Benchmarking of Structural Materials Pre-selected for Advanced Nuclear Reactors.

Closed for proposals

Project Type

Coordinated Research Project

Project Code

F11014

CRP

1750

Approved Date

22 February 2011

Status

4 - Closed

Start Date

19 April 2011

Expected End Date

31 May 2014

Completed Date

9 October 2015

Participating Countries

Australia
China
Czech Republic
Germany
India
Italy
Japan
Netherlands
Republic of Korea
Romania
Russian Federation
Slovakia
Spain
Ukraine
United States of America

Description

To enhance the future role of nuclear energy systems, several innovative reactor designs have been proposed (e.g. Generation IV, INPRO, ADS or ITER). These new systems would enhance sustainability and reduce radioactive wastes in the nuclear fuel cycle, further enhance reactor safety, improve economics for electricity production and new applications such as the supply of process heat and/or hydrogen production, and increase proliferation resistance. The operating regimes for the structural materials in these innovative new reactor concepts extend to higher temperatures and irradiation doses than in existing power reactors and the design life will be extended to at least 60 years.
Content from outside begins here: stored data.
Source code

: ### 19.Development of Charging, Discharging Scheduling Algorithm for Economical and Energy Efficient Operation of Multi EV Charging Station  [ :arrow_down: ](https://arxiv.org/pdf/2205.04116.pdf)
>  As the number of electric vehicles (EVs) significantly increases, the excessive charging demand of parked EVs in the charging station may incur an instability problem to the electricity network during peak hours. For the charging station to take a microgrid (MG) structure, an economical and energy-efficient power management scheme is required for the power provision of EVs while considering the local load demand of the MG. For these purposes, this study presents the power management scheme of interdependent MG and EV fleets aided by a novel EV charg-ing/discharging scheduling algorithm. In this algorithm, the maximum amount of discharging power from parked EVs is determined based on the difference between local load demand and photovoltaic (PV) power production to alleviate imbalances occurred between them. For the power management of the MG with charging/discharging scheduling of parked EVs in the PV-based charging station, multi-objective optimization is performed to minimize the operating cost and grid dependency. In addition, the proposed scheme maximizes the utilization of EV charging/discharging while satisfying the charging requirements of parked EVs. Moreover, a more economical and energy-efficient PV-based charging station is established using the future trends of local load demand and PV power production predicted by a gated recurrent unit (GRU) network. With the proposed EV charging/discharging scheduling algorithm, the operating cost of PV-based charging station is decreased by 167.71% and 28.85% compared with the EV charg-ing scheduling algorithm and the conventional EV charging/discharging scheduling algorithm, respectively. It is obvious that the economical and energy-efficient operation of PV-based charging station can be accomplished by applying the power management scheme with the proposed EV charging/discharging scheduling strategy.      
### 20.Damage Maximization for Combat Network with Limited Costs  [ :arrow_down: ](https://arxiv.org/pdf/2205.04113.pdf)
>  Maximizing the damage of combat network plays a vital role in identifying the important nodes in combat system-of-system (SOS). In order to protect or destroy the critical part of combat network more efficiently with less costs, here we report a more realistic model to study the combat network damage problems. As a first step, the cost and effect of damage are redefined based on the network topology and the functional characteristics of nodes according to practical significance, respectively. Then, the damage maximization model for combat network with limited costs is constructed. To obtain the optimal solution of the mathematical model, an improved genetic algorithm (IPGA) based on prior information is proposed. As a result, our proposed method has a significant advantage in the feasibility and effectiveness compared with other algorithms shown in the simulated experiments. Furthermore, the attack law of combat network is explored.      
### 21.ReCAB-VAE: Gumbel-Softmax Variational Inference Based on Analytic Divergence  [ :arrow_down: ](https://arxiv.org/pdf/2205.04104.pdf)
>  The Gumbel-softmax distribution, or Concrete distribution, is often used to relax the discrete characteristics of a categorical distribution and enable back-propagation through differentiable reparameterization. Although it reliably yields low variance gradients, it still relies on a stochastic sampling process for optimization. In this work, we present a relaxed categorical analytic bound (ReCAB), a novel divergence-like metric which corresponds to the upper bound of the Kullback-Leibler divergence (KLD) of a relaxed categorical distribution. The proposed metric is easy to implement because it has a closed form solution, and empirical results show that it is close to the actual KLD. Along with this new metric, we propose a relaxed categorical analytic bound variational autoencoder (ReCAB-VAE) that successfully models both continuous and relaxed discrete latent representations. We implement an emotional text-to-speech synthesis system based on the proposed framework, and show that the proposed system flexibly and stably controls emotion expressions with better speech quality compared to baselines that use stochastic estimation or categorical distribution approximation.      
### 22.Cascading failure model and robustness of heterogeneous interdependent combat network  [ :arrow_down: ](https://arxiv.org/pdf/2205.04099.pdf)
In addition, some new coolants provide potentially more aggressive environment. In order to achieve these objectives, durable and expensive works, as well as intensive information exchange, are needed to develop and qualify new materials for key structural components. Therefore, international efforts should be concentrated on testing new materials.  Several recently developed structural materials have very promising characteristics, especially for application in primary components of innovative nuclear reactors. Among these are reduced activation ferritic-martensitic steels and vanadium alloys, oxide dispersion strengthened (ODS) steels, and silicon-carbide composites (SiC). Special attention should be given to materials for the nuclear fuel cladding and the reactor vessel since they act as the main barriers to release of fission products. For these and other innovative materials, continued activities related to research, development and qualification are urgently needed, hence coordinated research efforts of candidate materials should be initiated. These efforts should combine studies of their long-term stability and microstructural behaviour. Today there is clear evidence of high interest from many Member States, and various research groups would like to directly contribute to planned Round-Robin exercise in order to fully characterise and test recently developed ODS class of steels for fission and fusion applications.